The Los Angeles Lakers’ decision to hire Kobe Bryant’s former representative Rob Pelinka as their general manager was an unexpected one, and it’s still unknown how it will play out.
The chief question facing Magic Johnson, Pelinka and the new Lakers regime is this: Will the former player agent have an advantage on the opposite side or the bargaining table, or will he be out of his depth?
There are a lot of similarities between the two jobs (recruiting players and understanding the NBA’s Collective Bargaining Agreement) as well as plenty of differences (being in charge of one player is a lot different than being responsible for a whole team), adjustments Pelinka will have to learn on the fly.
However, there is reason for Lakers fans to hope his experience serves Pelinka well, at least according to one anonymous current agent that spoke with Alex Kennedy of Hoops Hype in a larger Q&A with multiple agents on how agents think Pelinka will fare in his new job:
Do you think Pelinka will be able to attract some of his former clients to Los Angeles?
Agent No. 2: “I really think it’s possible.
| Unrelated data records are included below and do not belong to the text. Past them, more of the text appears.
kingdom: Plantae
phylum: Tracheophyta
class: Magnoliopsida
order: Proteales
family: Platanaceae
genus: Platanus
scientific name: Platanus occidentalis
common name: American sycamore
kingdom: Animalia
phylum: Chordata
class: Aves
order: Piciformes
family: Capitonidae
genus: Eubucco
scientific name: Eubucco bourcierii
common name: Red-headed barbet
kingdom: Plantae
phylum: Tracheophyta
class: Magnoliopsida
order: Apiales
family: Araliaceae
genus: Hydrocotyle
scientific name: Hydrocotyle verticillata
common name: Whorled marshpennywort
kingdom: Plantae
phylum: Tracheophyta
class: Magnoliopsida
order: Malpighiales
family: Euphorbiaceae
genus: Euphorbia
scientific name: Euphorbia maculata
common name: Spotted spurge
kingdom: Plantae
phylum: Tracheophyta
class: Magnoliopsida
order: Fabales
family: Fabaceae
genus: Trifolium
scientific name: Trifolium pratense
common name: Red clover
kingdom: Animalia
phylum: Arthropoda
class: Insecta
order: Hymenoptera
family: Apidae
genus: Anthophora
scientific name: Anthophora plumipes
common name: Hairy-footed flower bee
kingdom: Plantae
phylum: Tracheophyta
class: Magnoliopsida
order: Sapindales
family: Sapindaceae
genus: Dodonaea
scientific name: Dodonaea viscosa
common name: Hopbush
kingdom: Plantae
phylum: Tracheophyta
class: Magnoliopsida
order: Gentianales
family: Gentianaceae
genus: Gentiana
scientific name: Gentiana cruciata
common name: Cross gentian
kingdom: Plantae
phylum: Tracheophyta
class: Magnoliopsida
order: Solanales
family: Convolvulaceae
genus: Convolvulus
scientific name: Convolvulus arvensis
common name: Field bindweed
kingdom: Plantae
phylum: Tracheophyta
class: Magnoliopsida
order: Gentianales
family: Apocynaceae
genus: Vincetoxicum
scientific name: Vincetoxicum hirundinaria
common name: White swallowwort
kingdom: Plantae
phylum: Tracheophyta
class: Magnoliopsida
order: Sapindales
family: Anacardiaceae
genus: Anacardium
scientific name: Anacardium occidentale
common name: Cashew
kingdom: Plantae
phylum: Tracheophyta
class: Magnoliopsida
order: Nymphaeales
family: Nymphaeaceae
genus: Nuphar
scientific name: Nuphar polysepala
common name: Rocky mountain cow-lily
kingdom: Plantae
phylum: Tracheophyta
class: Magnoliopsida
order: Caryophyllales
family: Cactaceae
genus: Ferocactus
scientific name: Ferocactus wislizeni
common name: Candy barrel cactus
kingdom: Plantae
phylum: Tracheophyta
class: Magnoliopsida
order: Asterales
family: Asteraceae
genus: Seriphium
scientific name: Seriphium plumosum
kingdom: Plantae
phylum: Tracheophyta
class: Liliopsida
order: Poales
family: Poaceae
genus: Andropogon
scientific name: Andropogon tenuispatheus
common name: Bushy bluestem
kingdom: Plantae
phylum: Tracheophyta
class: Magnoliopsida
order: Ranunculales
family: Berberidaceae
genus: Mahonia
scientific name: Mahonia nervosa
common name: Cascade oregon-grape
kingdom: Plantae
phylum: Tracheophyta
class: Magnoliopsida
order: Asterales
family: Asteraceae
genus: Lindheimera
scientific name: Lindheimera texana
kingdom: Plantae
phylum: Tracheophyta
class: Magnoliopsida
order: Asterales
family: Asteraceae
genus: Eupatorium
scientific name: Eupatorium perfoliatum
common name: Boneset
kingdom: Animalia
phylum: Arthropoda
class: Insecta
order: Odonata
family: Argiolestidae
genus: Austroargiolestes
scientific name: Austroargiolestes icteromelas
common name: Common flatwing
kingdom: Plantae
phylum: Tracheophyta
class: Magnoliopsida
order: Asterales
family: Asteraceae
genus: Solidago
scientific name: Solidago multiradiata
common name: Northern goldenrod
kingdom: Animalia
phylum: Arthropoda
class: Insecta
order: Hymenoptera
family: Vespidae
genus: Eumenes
If you’re one of his former clients and you’re a free agent, who are you going to trust most? When five GMs are giving you their pitch, who do you trust the most and believe in the most? All things being equal, you’re probably going to go with the guy you’ve known for a long time and who helped you throughout your career. Could that be an advantage for him? I definitely think it could. Now, at some point, that’s going to run out. Years from now, he’ll have less and less guys in the league. But in the short-term? That’s absolutely an advantage.”
It is now painfully obvious: Pelinka joining the Lakers is the first step in the team recruiting Kobe out of retirement.
Okay, so that’s probably not true, but it is possible Pelinka could have an advantage with the players he used to serve, a list that includes starry names like James Harden, Andre Iguodala and Carlos Boozer (HOLDAT). The anonymous agent isn’t necessarily wrong that such prior relationships could give Pelinka a certain amount of extra cache in addition to the contract cash he’d already be offering them as free agents.
But, and this is a big but, it seems unlikely that playing for their former agent would be the primary reason a player joins a team in free agency.
It’s possible that it could help if everything was indeed equal in the hypothetical offered by the agent above, but all things are rarely equal. Every team can offer different money, market, playing time, roster fit and location situations (among other things) to free agent recruits.
So while Pelinka’s presence doesn’t sound like it will hurt the Lakers with players (quite the opposite, judging by the piece from Kennedy), fans shouldn’t go buy a Lakers James Harden jersey just yet, either.